### Aim of the exercise
Begin the copy at the line containing "miércoles, 23 de septiembre de 2015" in the data below and end it at the line containing "8 X BAREBELLS MILKSHAKE 330 ML VANILLA", keeping each line exact and leaving out pictures.

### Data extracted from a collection
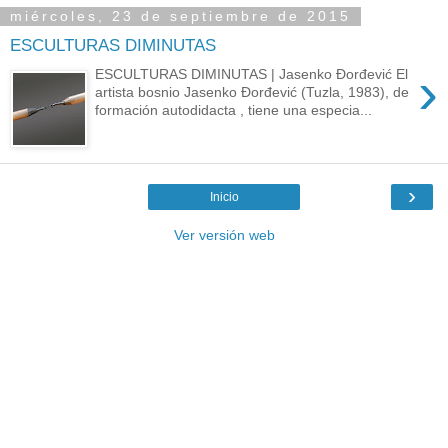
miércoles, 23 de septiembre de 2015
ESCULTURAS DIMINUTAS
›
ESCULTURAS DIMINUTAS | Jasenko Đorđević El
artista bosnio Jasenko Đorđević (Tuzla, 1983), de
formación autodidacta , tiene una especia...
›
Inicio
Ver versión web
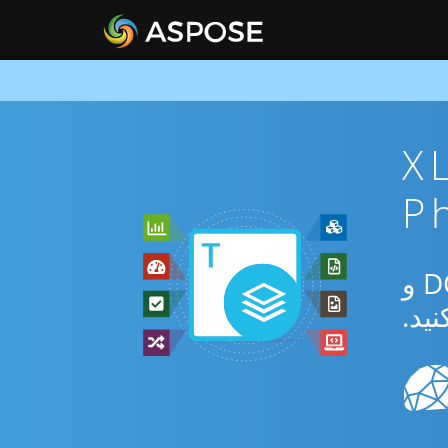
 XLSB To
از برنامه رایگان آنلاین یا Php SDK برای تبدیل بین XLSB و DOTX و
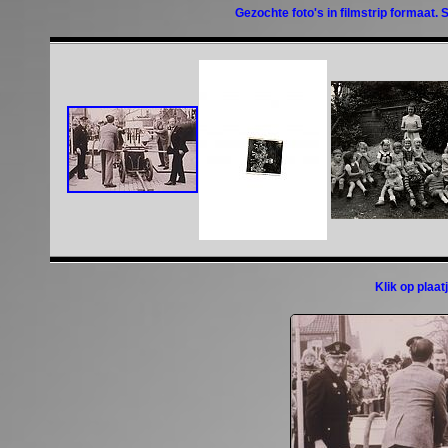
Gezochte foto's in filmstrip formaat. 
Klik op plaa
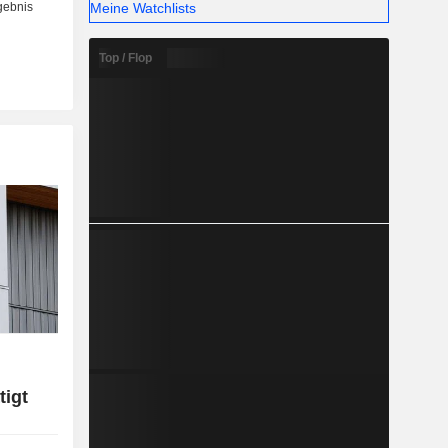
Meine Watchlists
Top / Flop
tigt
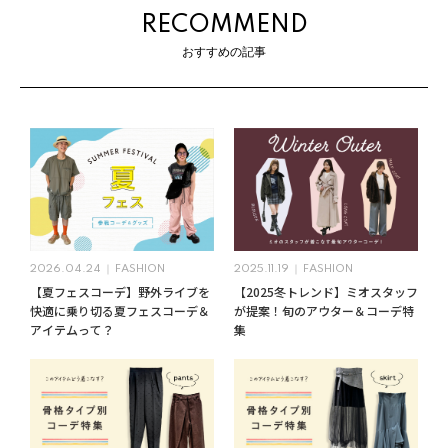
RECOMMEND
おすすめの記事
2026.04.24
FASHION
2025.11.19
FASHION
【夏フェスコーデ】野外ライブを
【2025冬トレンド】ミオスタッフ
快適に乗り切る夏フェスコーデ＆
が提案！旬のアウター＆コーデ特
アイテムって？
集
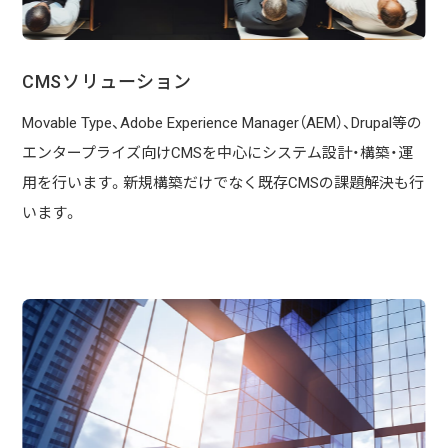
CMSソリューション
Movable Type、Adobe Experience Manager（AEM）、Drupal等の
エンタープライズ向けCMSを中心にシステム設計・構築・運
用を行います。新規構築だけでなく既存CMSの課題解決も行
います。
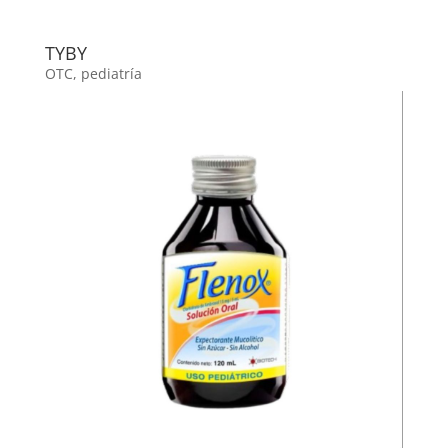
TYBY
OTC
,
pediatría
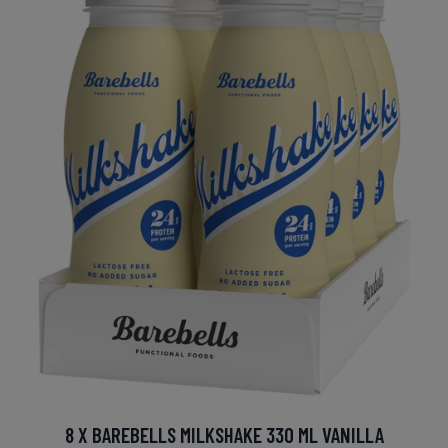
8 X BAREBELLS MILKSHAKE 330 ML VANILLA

---

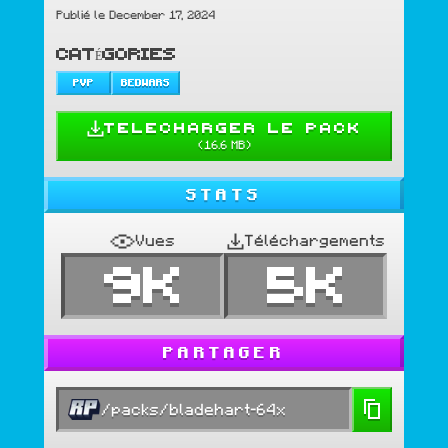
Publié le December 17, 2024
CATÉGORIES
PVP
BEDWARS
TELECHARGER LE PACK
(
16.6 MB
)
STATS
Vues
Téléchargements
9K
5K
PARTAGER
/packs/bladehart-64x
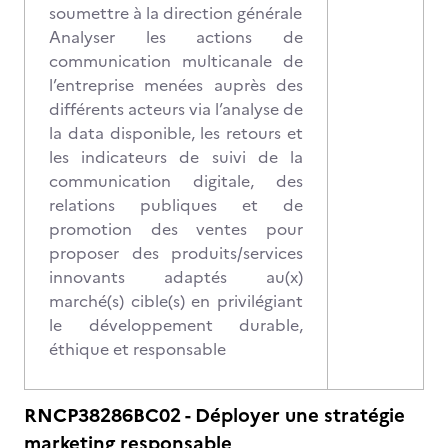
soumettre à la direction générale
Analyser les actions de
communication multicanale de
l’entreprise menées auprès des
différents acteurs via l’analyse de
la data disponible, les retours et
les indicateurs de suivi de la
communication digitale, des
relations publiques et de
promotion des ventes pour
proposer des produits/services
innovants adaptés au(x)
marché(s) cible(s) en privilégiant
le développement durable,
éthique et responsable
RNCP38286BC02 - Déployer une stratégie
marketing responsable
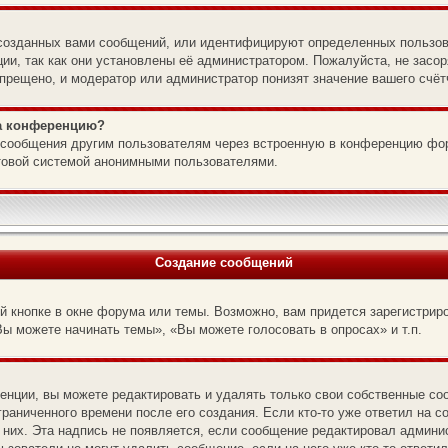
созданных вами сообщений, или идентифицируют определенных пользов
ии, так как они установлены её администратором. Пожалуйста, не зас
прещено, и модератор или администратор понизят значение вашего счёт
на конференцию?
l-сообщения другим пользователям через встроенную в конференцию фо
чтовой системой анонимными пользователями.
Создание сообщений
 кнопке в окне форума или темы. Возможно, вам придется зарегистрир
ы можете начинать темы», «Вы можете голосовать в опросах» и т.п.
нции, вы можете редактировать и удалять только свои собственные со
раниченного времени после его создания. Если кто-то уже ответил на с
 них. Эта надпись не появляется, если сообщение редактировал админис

==

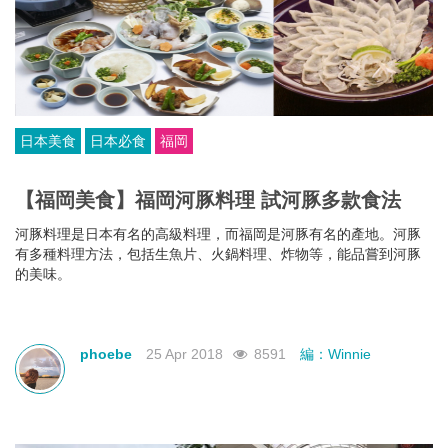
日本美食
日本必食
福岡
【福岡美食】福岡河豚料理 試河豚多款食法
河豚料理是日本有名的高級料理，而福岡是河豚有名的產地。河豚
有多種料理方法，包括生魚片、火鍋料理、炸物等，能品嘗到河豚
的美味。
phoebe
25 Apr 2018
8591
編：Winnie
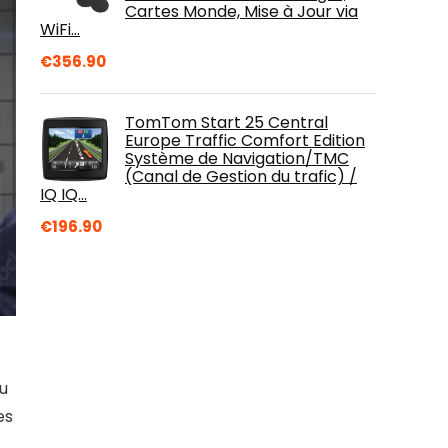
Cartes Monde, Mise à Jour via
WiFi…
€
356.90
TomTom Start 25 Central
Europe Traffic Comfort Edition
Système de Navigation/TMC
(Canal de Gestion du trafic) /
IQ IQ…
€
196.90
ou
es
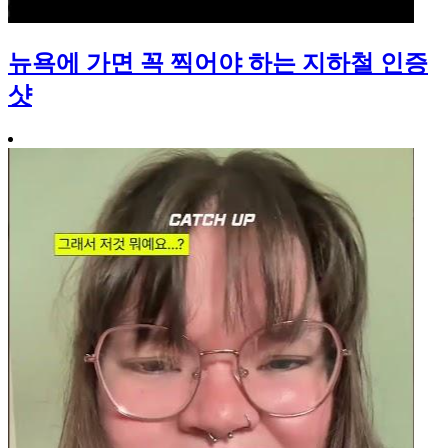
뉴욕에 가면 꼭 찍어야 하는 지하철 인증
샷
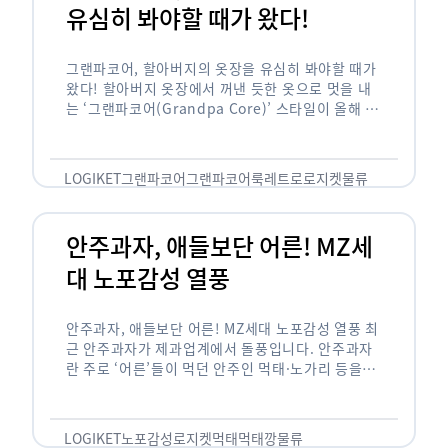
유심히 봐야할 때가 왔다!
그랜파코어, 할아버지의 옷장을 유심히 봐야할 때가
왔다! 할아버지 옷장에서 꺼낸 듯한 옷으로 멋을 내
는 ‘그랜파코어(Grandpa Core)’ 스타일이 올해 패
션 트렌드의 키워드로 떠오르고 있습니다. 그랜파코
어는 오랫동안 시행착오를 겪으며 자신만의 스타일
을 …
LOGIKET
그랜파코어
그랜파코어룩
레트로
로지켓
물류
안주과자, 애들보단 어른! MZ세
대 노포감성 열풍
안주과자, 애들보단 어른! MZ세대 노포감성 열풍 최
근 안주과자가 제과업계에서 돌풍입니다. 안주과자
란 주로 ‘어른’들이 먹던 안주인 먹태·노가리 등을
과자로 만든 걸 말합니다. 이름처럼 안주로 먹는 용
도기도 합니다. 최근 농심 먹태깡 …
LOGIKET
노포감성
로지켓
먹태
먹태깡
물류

### Solution for this problem
miércoles, 23 de septiembre de 2015
ESCULTURAS DIMINUTAS
›
ESCULTURAS DIMINUTAS | Jasenko Đorđević El
artista bosnio Jasenko Đorđević (Tuzla, 1983), de
formación autodidacta , tiene una especia...
›
Inicio
Ver versión web
 XLSB To
از برنامه رایگان آنلاین یا Php SDK برای تبدیل بین XLSB و DOTX و
Gezochte foto's in filmstrip formaat. 
Klik op plaa
Meine Watchlists
Top / Flop
tigt
RECOMMEND
おすすめの記事
2026.04.24
FASHION
2025.11.19
FASHION
【夏フェスコーデ】野外ライブを
【2025冬トレンド】ミオスタッフ
快適に乗り切る夏フェスコーデ＆
が提案！旬のアウター＆コーデ特
アイテムって？
集
CMSソリューション
Movable Type、Adobe Experience Manager（AEM）、Drupal等の
エンタープライズ向けCMSを中心にシステム設計・構築・運
用を行います。新規構築だけでなく既存CMSの課題解決も行
います。
TYBY
OTC
,
pediatría
8 X BAREBELLS MILKSHAKE 330 ML VANILLA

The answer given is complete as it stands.